For a second, something cracked in his face. Not anger. Something older. Tired.
“I’m not trying to be cruel,” he said quietly. “I’m trying to keep you alive.”
“By owning me?”
“By keeping you mine.”
He left. The door locked.
I sat on the floor and shook.
Dawn came gray and wet.
No breakfast. No guards. Just silence. Punishment by absence.
Fine. I could play that game.
I spent the day mapping the east wing. Memorized guard rotations. Found a loose panel in the bathroom wall. Not an exit, but something.
At dusk, Darian returned. He looked worse. Dark circles under his eyes, blood on his knuckles.
“Father’s worse,” he said. “Poison’s moving faster.”
“So I’m more valuable now.”
“So you’re in more danger now,” he corrected. He tossed a file on the bed.
“Learn it. Pack hierarchy. Bloodlines. Who’s loyal, who’s not. If you’re going to be my omega, you need to know who wants you dead.”
“Why bother? If I’m just here for a year.”
His jaw clenched.
“Because the Blood Moon is in three weeks,” he said. “And if I fail, Rourke takes the pack. And he’ll start with you.”
Three weeks. Not one year.
Three weeks to produce an heir or lose everything.
He left again.
I picked up the file. On top was a photo of Rourke Kade.
He was smiling.
Night fell fast.
I couldn’t sleep. Couldn’t stop thinking about three weeks. About Clause 12. About Kael.
Heat hit me at 2 AM.
It didn’t knock politely. It kicked the door down.
One second I was fine. The next I was burning, my skin too tight, my thoughts reduced to a single, screaming need.
I locked the bathroom door and slid to the floor, clawing at my own arms until I bled.
“Open up,” Darian’s voice came through the door. Low. Rough. Barely human.
“Go to hell.”
“Can’t. You’re in it.”
The lock gave way on the second hit.
He stood in the frame, breathing hard, pupils blown wide. He smelled like rain and blood and control barely held.
“I won’t force you,” he said. His voice shook. “But if you say yes, there’s no going back.”
“If I say no, my brother dies,” I whispered.
“So choose me,” he said. “Not the contract. Me.”
His eyes held mine. No lies there. No games.
Just need.
And something else I didn’t want to name.
I chose him.
I reached for him.
He caught me before I fell.
Morning came too fast.
I woke up in his bed, his scent all over me, my skin marked with teeth and bruises that would fade in a day.
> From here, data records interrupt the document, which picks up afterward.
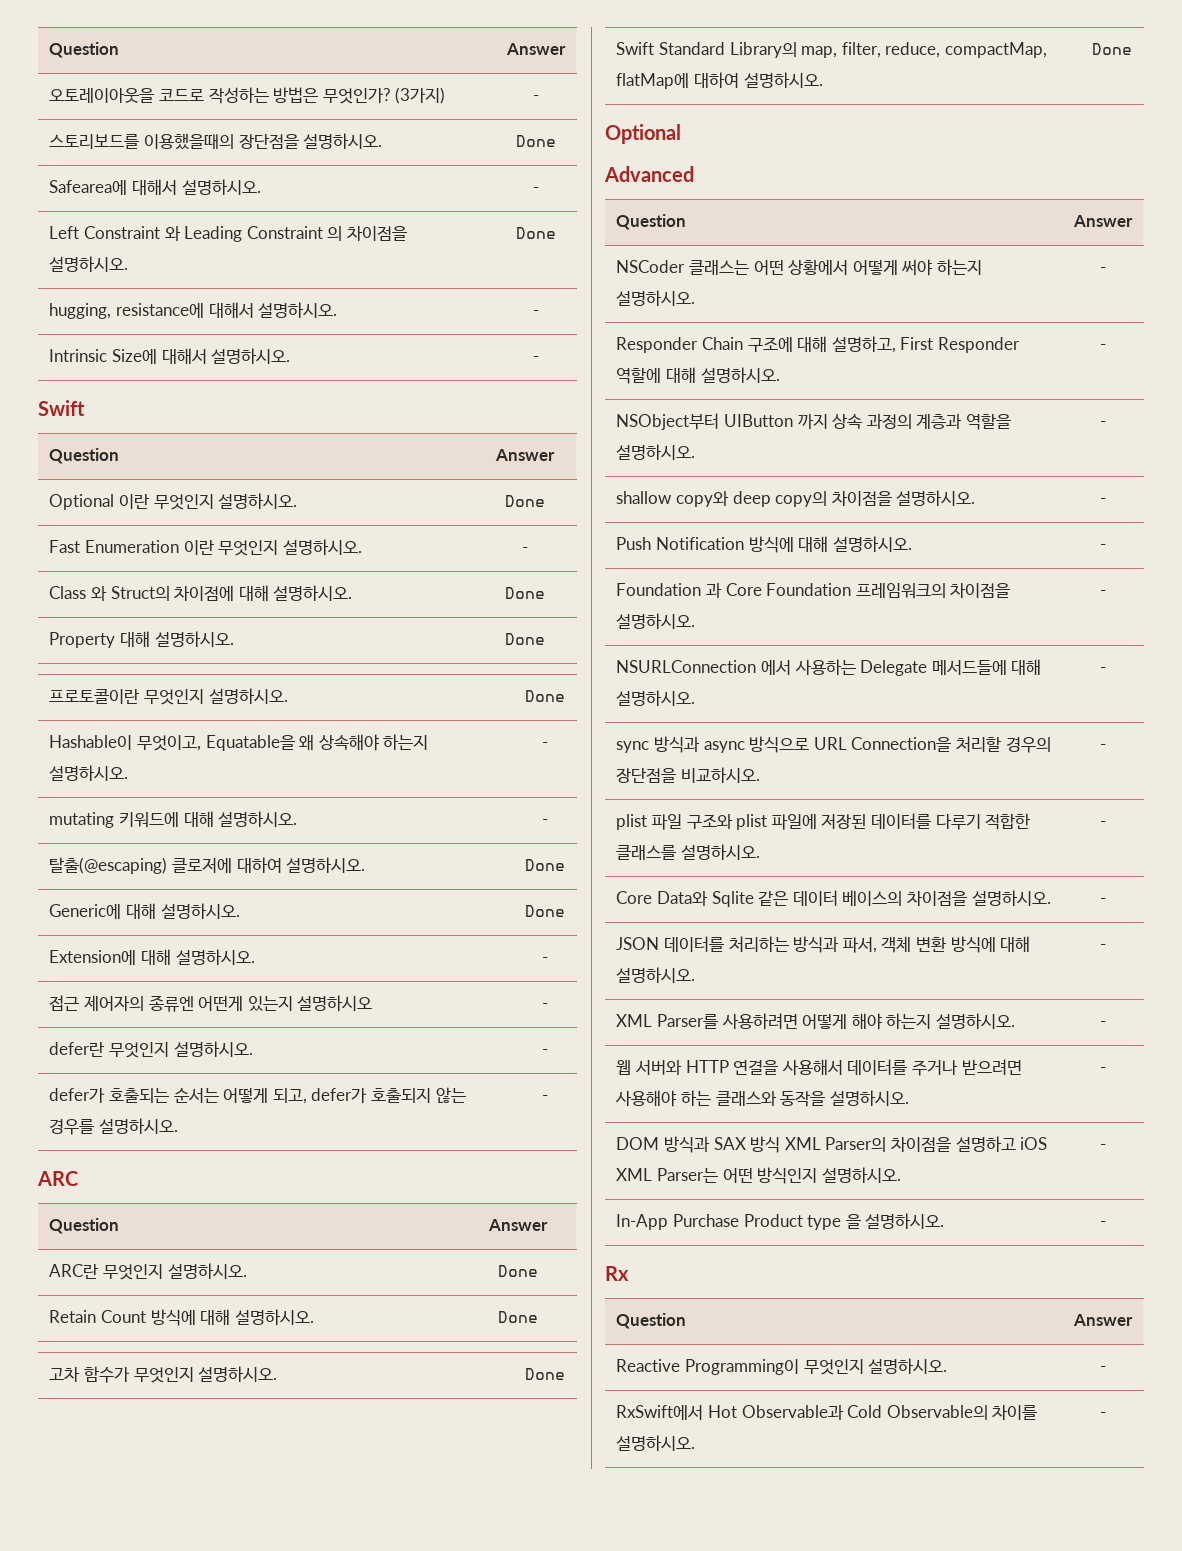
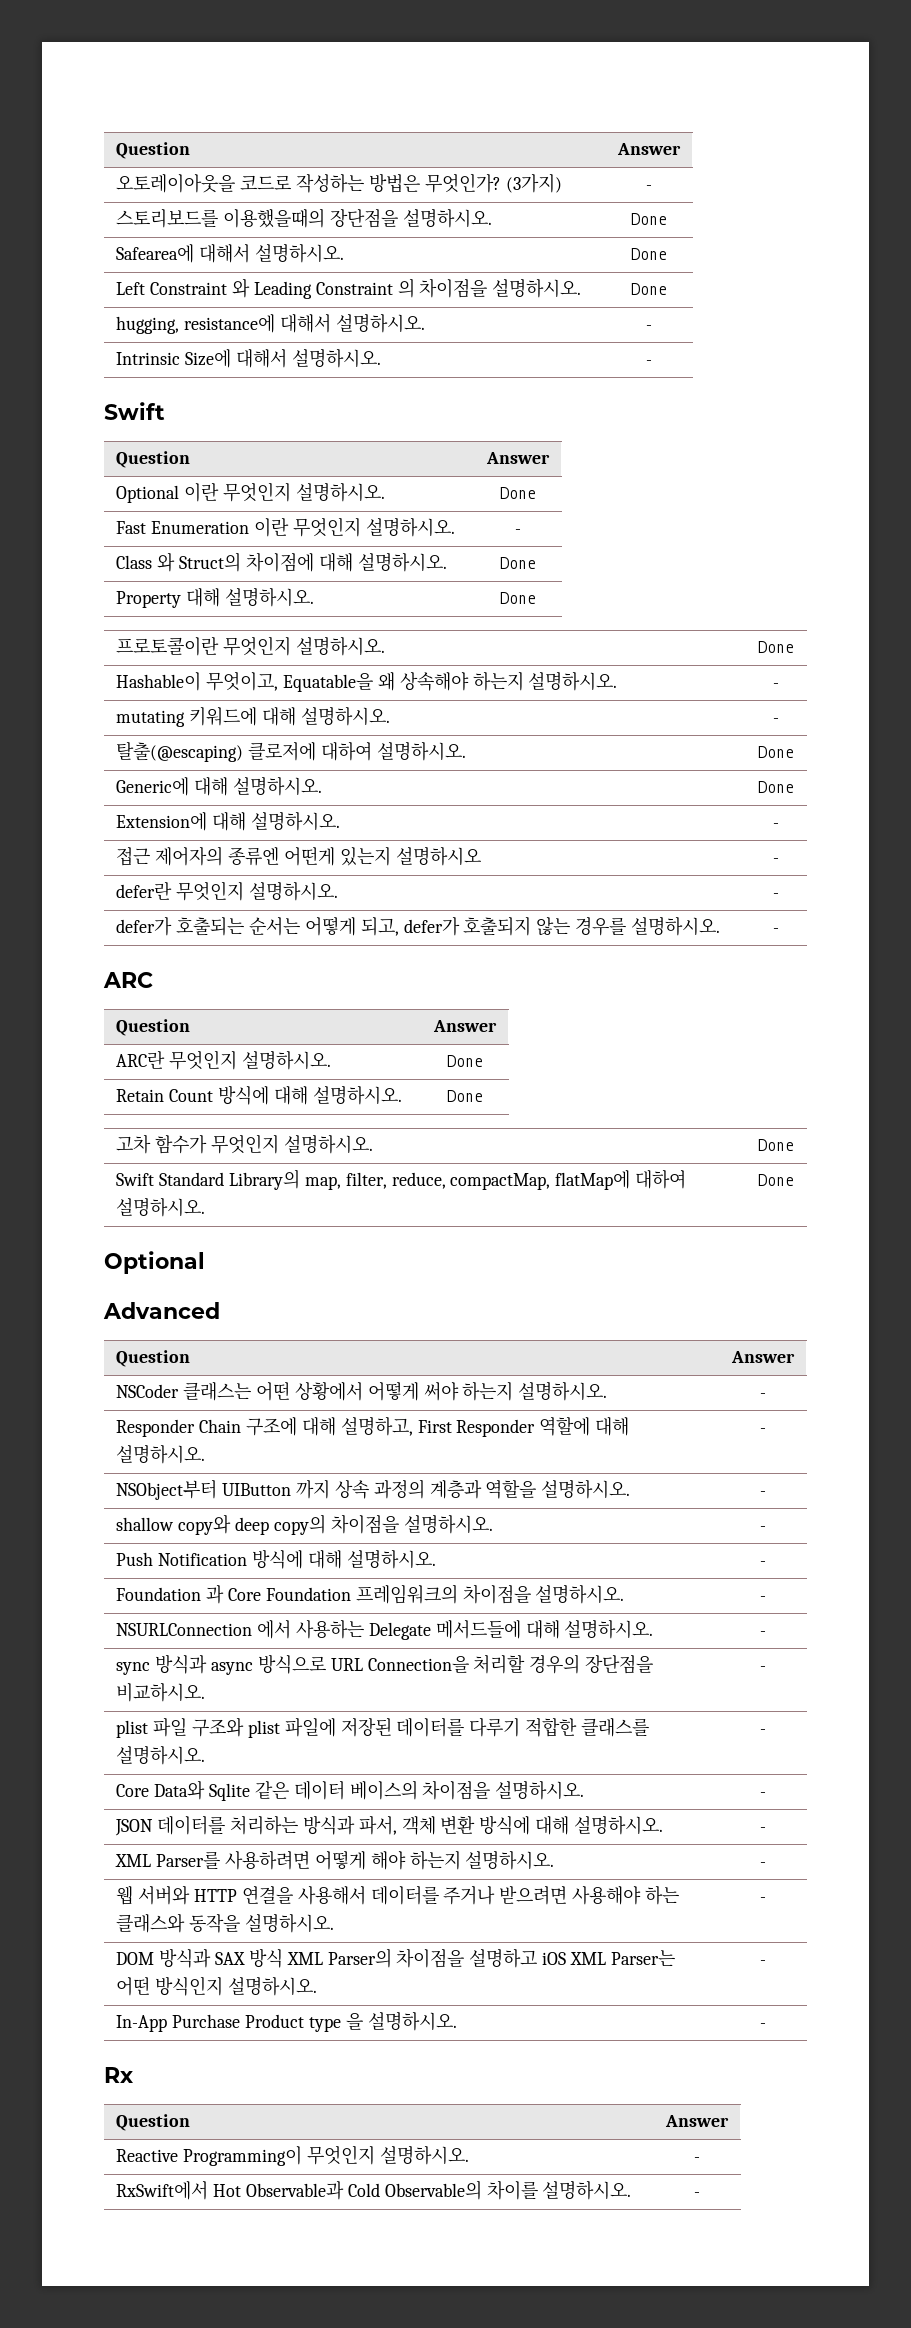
[532,187,539,193] - -> [630,248,667,260] Done

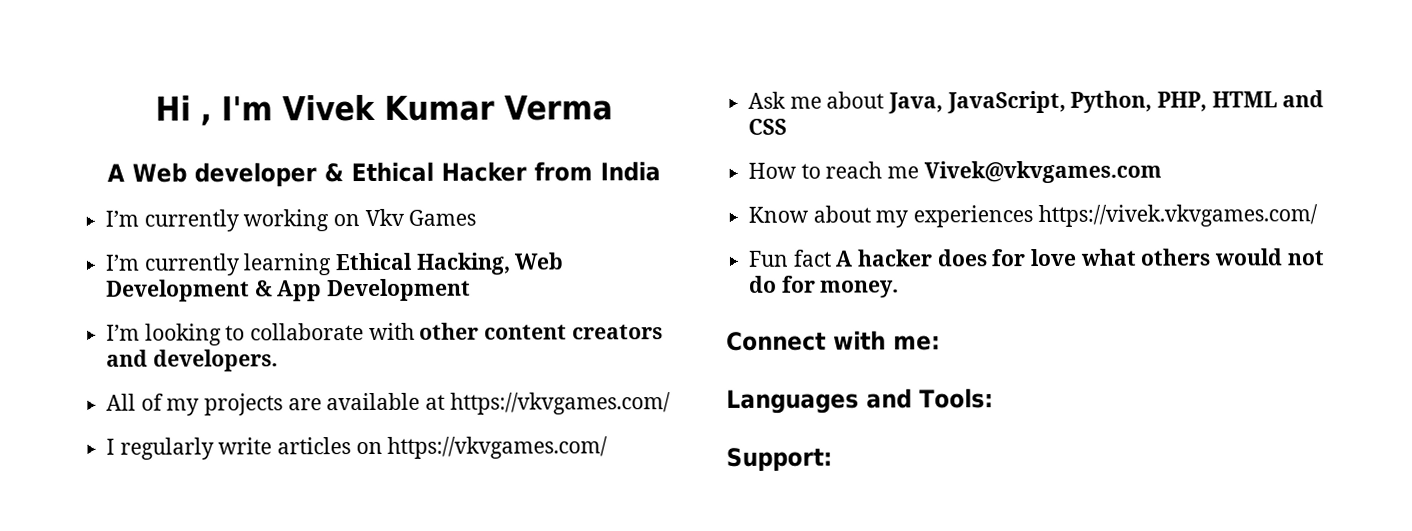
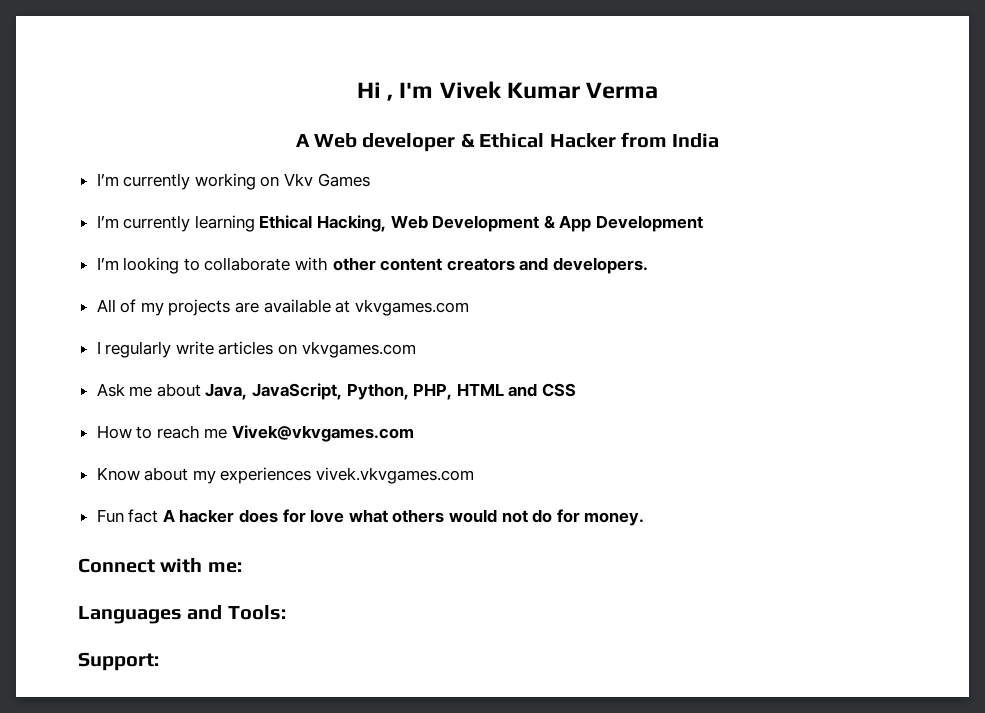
[449,392,671,415] https://vkvgames.com/ -> [354,299,469,316] vkvgames.com
[387,436,609,459] https://vkvgames.com/ -> [301,341,416,358] vkvgames.com
[1037,204,1318,228] https://vivek.vkvgames.com/ -> [316,467,475,484] vivek.vkvgames.com

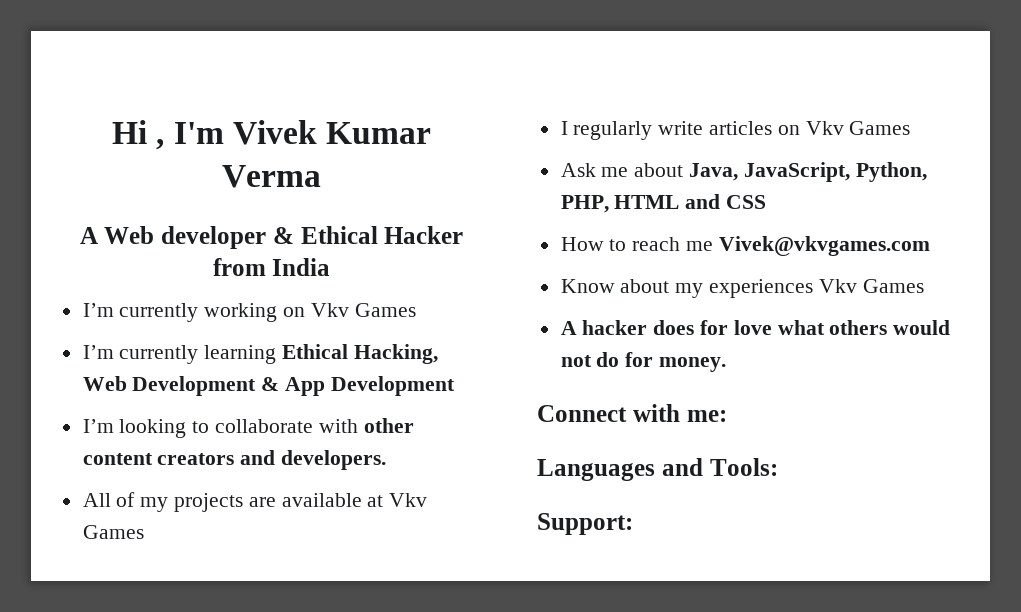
[354,299,469,316] vkvgames.com -> [389,493,428,507] [82,525,144,539] Vkv Games
[301,341,416,358] vkvgames.com -> [805,121,911,135] Vkv Games
[316,467,475,484] [96,509,159,523] vivek.vkvgames.com // Fun fact -> [818,279,924,293] Vkv Games //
He was awake, propped on one elbow, watching me like I was a problem he couldn’t solve.
“Regret it?” he asked.
I didn’t answer. I couldn’t.
He traced a finger over the bite mark on my shoulder. New. Fresh. His.
“Mine,” he said.
I closed my eyes. “Don’t get used to it.”
He didn’t laugh. He just pulled me closer.
Downstairs, I could hear the pack waking. Whispers already starting.
The wild one. The auction omega. The one he claimed in one night
I didn’t care what they said.
Not yet.
Because downstairs, Rourke was listening too.
And he’d just said:
“She’s not leaving this house alive.”